A stranger's just a friend you haven't met.
You ha-ven't met...
Streetcar!

Trivia

The Show

  • Pacifiers: After her pacifier is taken away, Maggie can be seen sucking on a Bart Simpson figure that is oddly colored. Because it looks like a pale green color, it may be a "glow in the dark" figure. Or, it's simply miscolored.
  • Life in Hell: The rabbit from Matt Groening's Life in Hell strips, Binky, makes a brief appearance as part of a pop-up book in the daycare when Maggie is stealing the keys from Ms. Sinclair.
  • Cameo: After the Birds homage with the babies all sucking on pacifiers in the daycare, Alfred Hitchcock can be seen walking a poodle outside of the building. This is a reference to Hitchcock frequently putting himself in his movies as a brief cameo usually consisting of him entering a car or standing off in the background. This was actually a reproduction of his cameo from The Birds.
  • Play Cast: The cast of Oh! Streetcar! is as follows:

Behind the Scenes

  • Legal Woes: Originally, this episode was conceived two years prior to airing with the characters being cast in a faithful reproduction of the Tennessee Williams play A Streetcar Named Desire, which was not a musical. But, they were only allowed to use two lines from the play by mandate from Williams' estate so they wrote their own songs based loosely on the material.
  • The Society: The day after this episode aired, Matt Groening received a phone call from the Ayn Rand Society asking if he was making fun of them with his reference on the "Ayn Rand's School for Tots."
  • Original Play Title: The play was originally titled Hello Trolley, but nobody thought it was funny despite how clever it sounded at first.
  • Blackboard Apology: Even though the opening bit from Oh, Streetcar! was a parody of a similar opening number about how lousy London is from Sweeney Todd, the song drew some controversy from citizens of New Orleans who didn't appreciate the slam on their city.

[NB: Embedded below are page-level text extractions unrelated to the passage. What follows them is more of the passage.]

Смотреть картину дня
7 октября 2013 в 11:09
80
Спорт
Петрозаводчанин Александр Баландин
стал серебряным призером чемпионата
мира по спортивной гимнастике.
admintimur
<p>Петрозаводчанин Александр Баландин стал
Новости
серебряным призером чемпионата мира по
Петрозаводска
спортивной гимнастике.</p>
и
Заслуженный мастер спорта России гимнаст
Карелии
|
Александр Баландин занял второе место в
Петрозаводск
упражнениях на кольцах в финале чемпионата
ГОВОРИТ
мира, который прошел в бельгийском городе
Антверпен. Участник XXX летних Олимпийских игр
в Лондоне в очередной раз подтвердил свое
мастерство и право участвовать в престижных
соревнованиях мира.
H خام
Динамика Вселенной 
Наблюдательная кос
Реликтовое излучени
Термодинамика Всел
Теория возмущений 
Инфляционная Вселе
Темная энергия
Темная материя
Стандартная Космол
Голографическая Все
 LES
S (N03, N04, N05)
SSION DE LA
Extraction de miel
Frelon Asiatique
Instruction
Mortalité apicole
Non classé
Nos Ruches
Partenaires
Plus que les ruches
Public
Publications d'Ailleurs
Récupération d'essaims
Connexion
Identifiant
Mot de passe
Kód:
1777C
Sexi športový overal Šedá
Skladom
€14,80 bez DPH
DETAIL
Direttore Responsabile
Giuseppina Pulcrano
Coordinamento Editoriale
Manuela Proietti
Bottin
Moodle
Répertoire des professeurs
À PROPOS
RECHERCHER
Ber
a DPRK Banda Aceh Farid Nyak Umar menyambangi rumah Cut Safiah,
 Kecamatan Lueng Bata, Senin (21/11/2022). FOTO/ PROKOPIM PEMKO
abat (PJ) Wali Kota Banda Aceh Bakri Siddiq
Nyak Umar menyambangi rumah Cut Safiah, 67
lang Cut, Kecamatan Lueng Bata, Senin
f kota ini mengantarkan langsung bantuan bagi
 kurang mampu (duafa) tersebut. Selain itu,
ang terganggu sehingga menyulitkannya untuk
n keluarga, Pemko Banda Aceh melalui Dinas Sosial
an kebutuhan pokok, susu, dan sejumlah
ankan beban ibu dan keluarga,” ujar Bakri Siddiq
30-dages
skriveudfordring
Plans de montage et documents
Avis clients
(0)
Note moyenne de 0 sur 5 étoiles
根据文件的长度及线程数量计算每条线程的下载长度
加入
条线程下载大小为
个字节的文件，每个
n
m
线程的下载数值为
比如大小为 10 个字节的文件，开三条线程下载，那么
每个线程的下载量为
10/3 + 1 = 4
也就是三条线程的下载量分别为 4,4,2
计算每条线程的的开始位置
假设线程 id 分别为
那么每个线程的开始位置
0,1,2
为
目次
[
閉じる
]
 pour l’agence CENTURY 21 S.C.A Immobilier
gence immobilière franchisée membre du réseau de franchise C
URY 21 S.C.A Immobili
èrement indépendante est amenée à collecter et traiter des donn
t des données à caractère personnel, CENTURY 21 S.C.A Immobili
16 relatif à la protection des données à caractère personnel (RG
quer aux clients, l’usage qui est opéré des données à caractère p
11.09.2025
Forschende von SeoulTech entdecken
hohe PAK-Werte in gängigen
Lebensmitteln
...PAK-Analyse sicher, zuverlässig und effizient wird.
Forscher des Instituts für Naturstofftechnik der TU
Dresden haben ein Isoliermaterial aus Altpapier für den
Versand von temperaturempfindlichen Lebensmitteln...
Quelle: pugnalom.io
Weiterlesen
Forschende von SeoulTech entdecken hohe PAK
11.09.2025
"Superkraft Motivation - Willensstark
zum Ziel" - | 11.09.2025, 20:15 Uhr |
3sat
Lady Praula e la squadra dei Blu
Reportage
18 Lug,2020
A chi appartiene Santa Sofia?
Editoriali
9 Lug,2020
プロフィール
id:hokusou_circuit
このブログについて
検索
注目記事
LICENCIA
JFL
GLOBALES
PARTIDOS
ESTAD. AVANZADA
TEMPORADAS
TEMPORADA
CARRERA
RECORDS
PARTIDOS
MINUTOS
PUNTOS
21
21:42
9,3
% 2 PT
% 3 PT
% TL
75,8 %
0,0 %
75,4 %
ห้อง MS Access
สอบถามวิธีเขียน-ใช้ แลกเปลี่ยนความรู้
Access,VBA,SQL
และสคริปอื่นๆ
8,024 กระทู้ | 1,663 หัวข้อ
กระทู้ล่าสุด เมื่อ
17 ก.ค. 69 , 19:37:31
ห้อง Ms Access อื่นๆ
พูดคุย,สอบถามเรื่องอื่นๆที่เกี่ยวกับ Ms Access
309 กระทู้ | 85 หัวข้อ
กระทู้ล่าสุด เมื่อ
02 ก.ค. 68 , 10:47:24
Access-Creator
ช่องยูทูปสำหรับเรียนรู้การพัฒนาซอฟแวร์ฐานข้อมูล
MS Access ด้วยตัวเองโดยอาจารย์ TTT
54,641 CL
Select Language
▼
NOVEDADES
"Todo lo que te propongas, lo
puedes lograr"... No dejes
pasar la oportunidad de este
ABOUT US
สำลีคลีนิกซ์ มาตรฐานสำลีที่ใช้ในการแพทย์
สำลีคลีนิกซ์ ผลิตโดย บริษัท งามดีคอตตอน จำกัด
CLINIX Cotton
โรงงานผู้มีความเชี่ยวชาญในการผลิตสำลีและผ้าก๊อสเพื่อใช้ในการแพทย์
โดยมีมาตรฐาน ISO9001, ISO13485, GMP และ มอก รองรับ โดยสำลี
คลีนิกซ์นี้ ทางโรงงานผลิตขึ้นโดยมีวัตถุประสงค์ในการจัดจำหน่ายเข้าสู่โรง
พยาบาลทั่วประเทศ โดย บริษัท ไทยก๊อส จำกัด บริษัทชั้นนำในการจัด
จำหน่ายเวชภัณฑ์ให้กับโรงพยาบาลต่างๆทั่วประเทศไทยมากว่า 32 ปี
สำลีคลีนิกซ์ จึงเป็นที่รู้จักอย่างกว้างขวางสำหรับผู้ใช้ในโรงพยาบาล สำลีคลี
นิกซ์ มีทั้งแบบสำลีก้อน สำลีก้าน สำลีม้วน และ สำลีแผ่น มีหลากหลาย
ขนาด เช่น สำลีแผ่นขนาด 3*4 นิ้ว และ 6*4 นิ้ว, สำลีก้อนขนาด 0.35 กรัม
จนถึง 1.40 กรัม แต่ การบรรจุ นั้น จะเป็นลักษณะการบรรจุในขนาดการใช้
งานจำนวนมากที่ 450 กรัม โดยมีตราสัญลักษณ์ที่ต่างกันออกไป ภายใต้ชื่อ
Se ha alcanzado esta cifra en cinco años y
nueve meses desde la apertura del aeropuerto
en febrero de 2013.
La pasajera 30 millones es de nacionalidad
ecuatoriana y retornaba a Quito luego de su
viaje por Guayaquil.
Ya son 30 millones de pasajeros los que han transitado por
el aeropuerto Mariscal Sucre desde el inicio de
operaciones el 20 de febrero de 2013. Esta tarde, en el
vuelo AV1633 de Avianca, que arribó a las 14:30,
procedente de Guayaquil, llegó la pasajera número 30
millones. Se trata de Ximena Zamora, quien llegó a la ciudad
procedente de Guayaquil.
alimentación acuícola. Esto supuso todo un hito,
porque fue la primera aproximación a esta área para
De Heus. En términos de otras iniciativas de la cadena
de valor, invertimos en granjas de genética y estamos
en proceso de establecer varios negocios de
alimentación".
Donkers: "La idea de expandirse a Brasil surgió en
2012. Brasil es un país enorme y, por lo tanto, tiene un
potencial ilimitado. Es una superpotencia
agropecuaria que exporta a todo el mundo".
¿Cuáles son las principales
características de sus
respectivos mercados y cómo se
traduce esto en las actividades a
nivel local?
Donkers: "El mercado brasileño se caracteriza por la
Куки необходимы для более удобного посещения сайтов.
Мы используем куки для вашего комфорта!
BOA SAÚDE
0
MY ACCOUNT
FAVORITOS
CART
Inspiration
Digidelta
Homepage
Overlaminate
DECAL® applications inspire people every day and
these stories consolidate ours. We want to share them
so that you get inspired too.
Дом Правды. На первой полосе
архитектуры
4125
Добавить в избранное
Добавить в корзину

What happened was a New Orleans television critic decided to print the lyrics to the song before it could be seen in context, which drew a lot of heat from people who misunderstood the joke. As a result, Quincy Jones pulled the show from the FOX affiliate he owned for several weeks and there was a threat made on "Bart's" life (i.e. the midget in a foam rubber suit who was king of Mardi Gras that year). In the next episode, the blackboard gag is an open apology to the city of New Orleans.
  • Controversial Airing: Channel 4 in the United Kingdom broadcast this episode in syndication on September 7, 2005, just over a week after New Orleans was ravaged by Hurricane Katrina. Two days later, the channel apologized on-air in the time-slot the episode was shown. In subsequent airings, the song which referred to New Orleans as the "home of pirates, drunks, and whores" was omitted.